Misunderstanding Sinks Senior’s Ship of Dreams
Confusion about reverse mortgages and Medicaid eligibility
By Ed Hoffmann
One of the first rules of business is to never argue with potential clients. It’s a proven way to lose the opportunity to work with them. And their families. And their friends. But I couldn’t help myself.
I was one of six speakers at a community aging-in-place event, where the entire group was focused on services, products, and trends designed to help people live safely, comfortably, and happily in their own homes for as long as they are able. Speakers, all of them educated in their respective fields of expertise, included an elder law attorney, a home remodeler, an in-home health care provider, a representative from a national nonprofit organization, and a financial planner.
Among the attendees was a woman who insisted the income from a reverse mortgage would eliminate her mother's Medicaid eligibility.

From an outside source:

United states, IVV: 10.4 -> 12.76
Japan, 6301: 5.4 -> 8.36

She argued that someone from Washington State’s Department of Social and Health Services (DSHS) had told her mother any income over $2,000 per month would cause her Medicaid benefits to be completely forfeit.
At that point, the woman was done listening to any of the speakers. She’d done her research. Her mind was set. How could the information delivered directly from DSHS be wrong?

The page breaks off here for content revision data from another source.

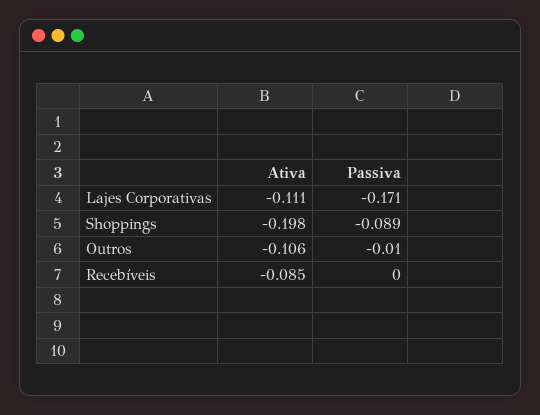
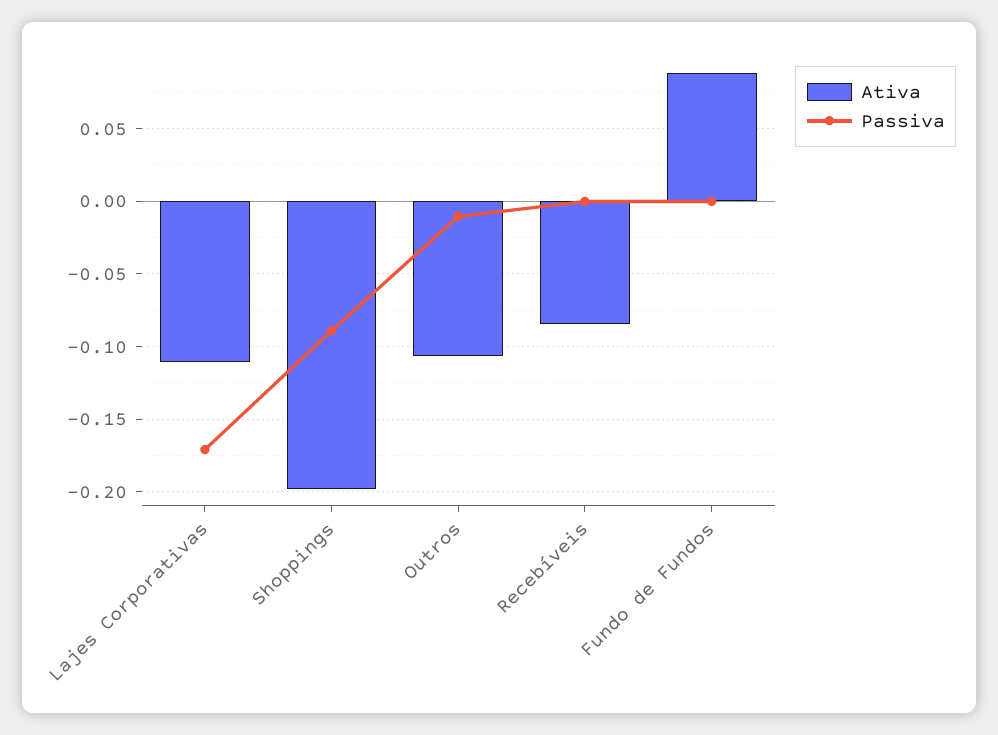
Ativa, Fundo de Fundos: none -> 0.09
Passiva, Fundo de Fundos: none -> 0

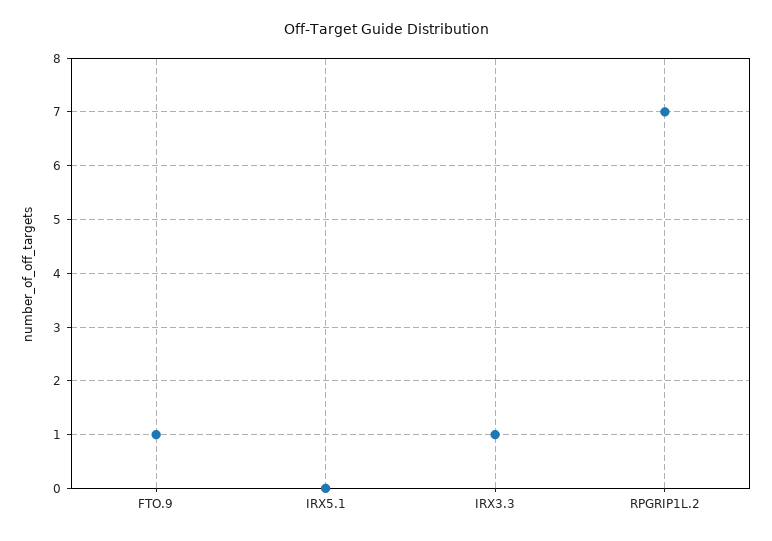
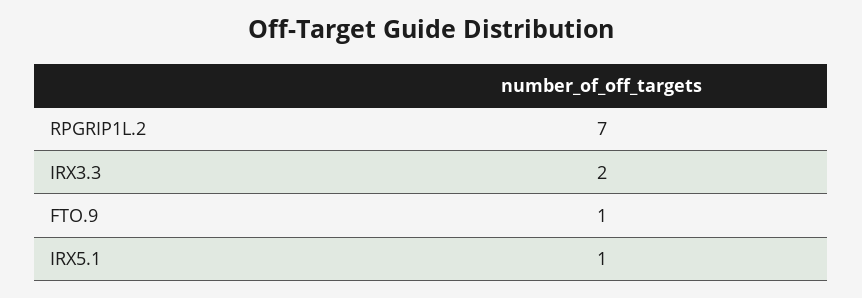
IRX5.1: 0 -> 1
IRX3.3: 1 -> 2

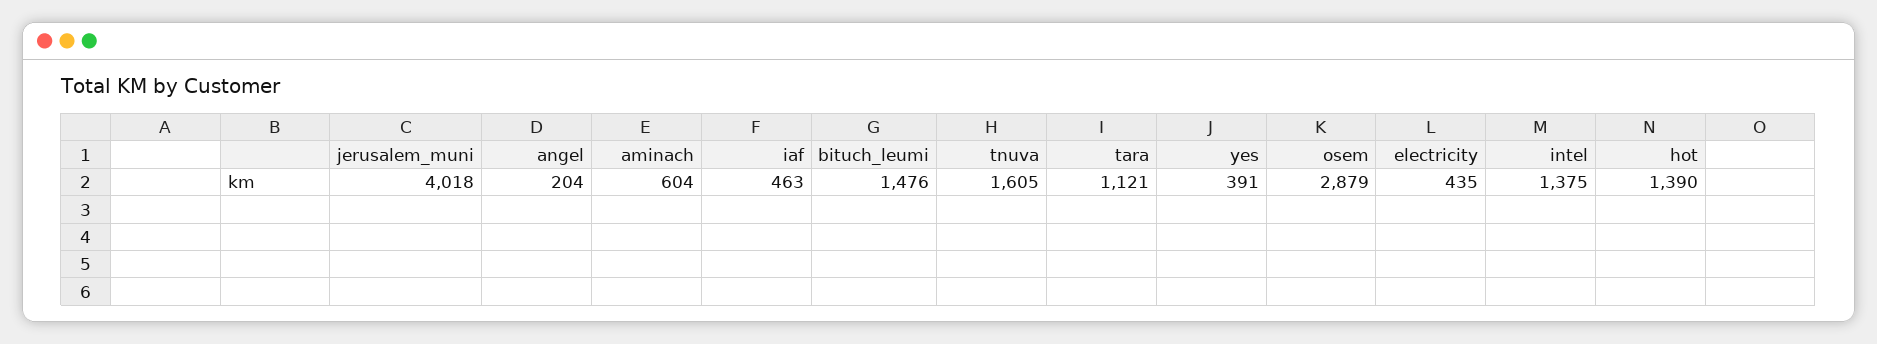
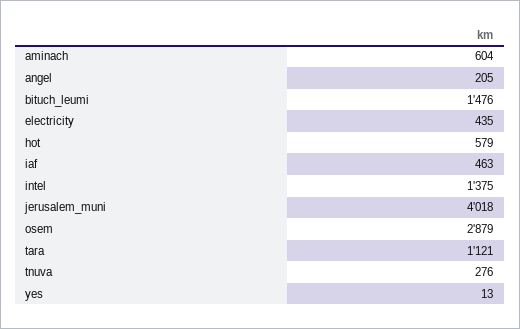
angel: 204 -> 205
tnuva: 1605 -> 276
yes: 391 -> 13
hot: 1390 -> 579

It wasn’t. It just wasn’t fully explained. DSHS oversees Medicaid eligibility in the state of Washington, and its rules say that a single person must earn less than $2,000 per month in order to qualify for Medicaid benefits. Married couples must earn less than $3,000 per month.
However, Washington Administrative Code (WAC) #388-470-0045.2a states, "Reverse mortgages and real property lines of credit are both (loans) against the equity of someone's home. Loan (proceeds) are excluded as income." This applies no matter how much the homeowner receives each month.
The truth is, proceeds from the increasingly popular reverse mortgages are not considered current “income.” Because they come from equity already owned by the senior homeowner, they were “earned” in prior years.
Yet, this woman’s mother should take caution, as the DSHS can consider bank account balances as liquid assets. Medicaid recipients must keep their monthly bank balances below a required level, which varies from person to person.
According to WAC #388-470-0045(4), "Funds put into a bank account may be excluded as a resource for six months from the date of deposit." That gives the owner of a reverse mortgage up to six months to either spend his or her "surplus" proceeds, or simply keep them as "mattress money."
Normally, I'd recommend that homeowners use those so-called surplus funds to improve their home or their lives, or even to pay down their reverse mortgage debt. They can spend it on long-term care insurance, home remodeling, or estate planning; tithe to their church; or give it to heirs—while they are still alive and able to enjoy seeing the benefits.
Can you imagine being forced to spend your “surplus” money, while keeping your home and your Medicaid benefits?
Neither could the woman at that aging-in-place meeting.